Au vu de ces éléments, il convient :
- de débouter Monsieur [D] [S] de sa demande de délais de paiement, et de sa demande subséquente de suspension des effets de la clause résolutoire jugée acquise à son égard par le premier juge, et ce d'autant qu'avant de faire sanctionner sa défaillance dans le règlement de ses loyers, sa bailleresse lui a laissé le temps et la possibilité d'apurer son arriéré locatif de façon échelonnée, sans qu'il ait daigné se saisir de cette faculté à lui offerte au moyen d'un courrier établi à son attention le 12 décembre 2020 par Madame [Z] [W]

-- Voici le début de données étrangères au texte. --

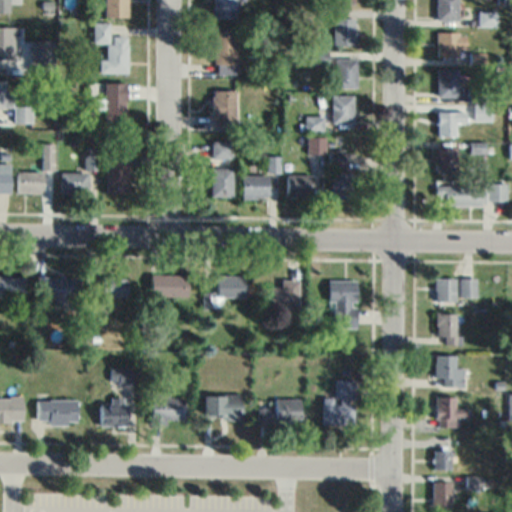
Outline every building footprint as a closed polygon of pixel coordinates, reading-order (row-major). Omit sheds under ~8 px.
[(8,0),(0,0),(0,12),(8,12),(8,0)] [(126,16),(126,0),(103,0),(104,16),(126,16)] [(211,0),(211,18),(236,18),(236,0),(211,0)] [(435,0),(436,19),(457,19),(456,0),(435,0)] [(494,10),(477,10),(477,26),(494,26),(494,10)] [(355,44),(355,17),(332,17),(332,44),(355,44)] [(109,22),(92,22),(92,44),(97,44),(97,72),(126,72),(126,35),(109,35),(109,22)] [(0,57),(14,58),(14,26),(0,26),(0,57)] [(235,30),(214,30),(214,74),(235,74),(235,30)] [(436,31),(436,56),(458,56),(458,48),(465,48),(465,31),(436,31)] [(52,39),(29,39),(29,69),(52,69),(52,39)] [(483,52),(469,53),(469,63),(483,62),(483,52)] [(334,58),(334,86),(355,86),(355,58),(334,58)] [(436,95),(457,95),(457,67),(436,67),(436,95)] [(3,79),(0,79),(0,105),(12,105),(12,123),(31,122),(30,105),(11,105),(11,91),(3,91),(3,79)] [(126,82),(104,82),(104,130),(126,130),(126,82)] [(491,102),(483,102),(483,88),(466,88),(466,102),(472,102),(472,120),(491,120),(491,102)] [(211,89),(211,124),(234,124),(234,89),(211,89)] [(330,122),(352,122),(352,94),(330,94),(330,122)] [(436,135),(454,135),(454,122),(465,122),(465,110),(436,110),(436,135)] [(305,152),(324,152),(324,136),(305,136),(305,152)] [(210,140),(210,158),(228,158),(228,140),(210,140)] [(456,172),(456,146),(434,146),(434,172),(456,172)] [(328,166),(343,166),(343,148),(328,148),(328,166)] [(96,154),(82,154),(82,168),(96,168),(96,154)] [(104,154),(105,192),(127,192),(126,154),(104,154)] [(277,170),(277,156),(266,156),(266,170),(277,170)] [(0,192),(8,193),(8,163),(0,162),(0,192)] [(231,196),(231,167),(208,167),(208,196),(231,196)] [(42,192),(41,170),(15,171),(15,193),(42,192)] [(86,171),(58,171),(58,193),(86,193),(86,171)] [(352,171),(330,171),(330,198),(352,198),(352,171)] [(267,174),(239,174),(239,197),(267,197),(267,174)] [(285,174),(285,195),(311,195),(311,174),(285,174)] [(505,203),(505,184),(434,184),(434,204),(505,203)] [(23,275),(0,274),(0,296),(23,296),(23,275)] [(149,295),(186,295),(186,274),(149,274),(149,295)] [(244,275),(214,274),(214,291),(200,291),(200,307),(220,307),(220,297),(243,297),(244,275)] [(78,277),(35,277),(35,292),(49,292),(49,309),(72,310),(72,299),(78,299),(78,277)] [(126,296),(126,277),(98,277),(98,296),(126,296)] [(433,301),(453,301),(453,277),(433,277),(433,301)] [(458,278),(458,297),(475,297),(475,278),(458,278)] [(260,307),(297,307),(297,279),(280,279),(280,287),(260,287),(260,307)] [(328,279),(328,322),(354,323),(354,279),(328,279)] [(442,337),(442,344),(455,344),(455,313),(434,313),(434,337),(442,337)] [(462,367),(454,367),(454,355),(433,355),(433,377),(441,378),(441,386),(462,387),(462,367)] [(109,383),(132,383),(132,366),(109,366),(109,383)] [(321,397),(321,425),(353,425),(353,380),(333,380),(333,397),(321,397)] [(240,394),(203,394),(203,419),(240,419),(240,394)] [(22,397),(0,396),(0,421),(22,422),(22,397)] [(126,397),(100,397),(100,425),(126,425),(126,397)] [(149,397),(149,420),(184,420),(184,397),(149,397)] [(455,397),(435,397),(435,426),(454,426),(454,418),(469,418),(469,407),(455,407),(455,397)] [(256,423),(300,423),(300,398),(272,398),(272,407),(256,407),(256,423)] [(77,399),(36,399),(36,423),(77,423),(77,399)] [(450,468),(450,450),(433,450),(433,468),(450,468)] [(431,481),(431,506),(450,506),(450,481),(431,481)]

- de confirmer la décision du premier juge en ce qu'elle a constaté la résiliation du bail consenti à Monsieur [D] [S] par le jeu de la clause résolutoire insérée dans son contrat de location, et prononcé son expulsion, en mettant à sa charge le paiement d'une indemnité mensuelle d'occupation d'un montant de 550 €.
2) Sur l'article 700 du Code de Procédure Civile et les dépens :
L'équité commande de ne pas laisser à la charge de Madame [Z] [W] la totalité des frais irrépétibles qu'elle a dû exposer en première instance comme en cause d'appel pour assurer la défense des intérêts, de sorte qu'elle se verra octroyer une somme de 1500 € pour ses frais irrépétibles d'appel, en sus de l'indemnité de 500 € qu'elle s'est vu allouer par le premier juge.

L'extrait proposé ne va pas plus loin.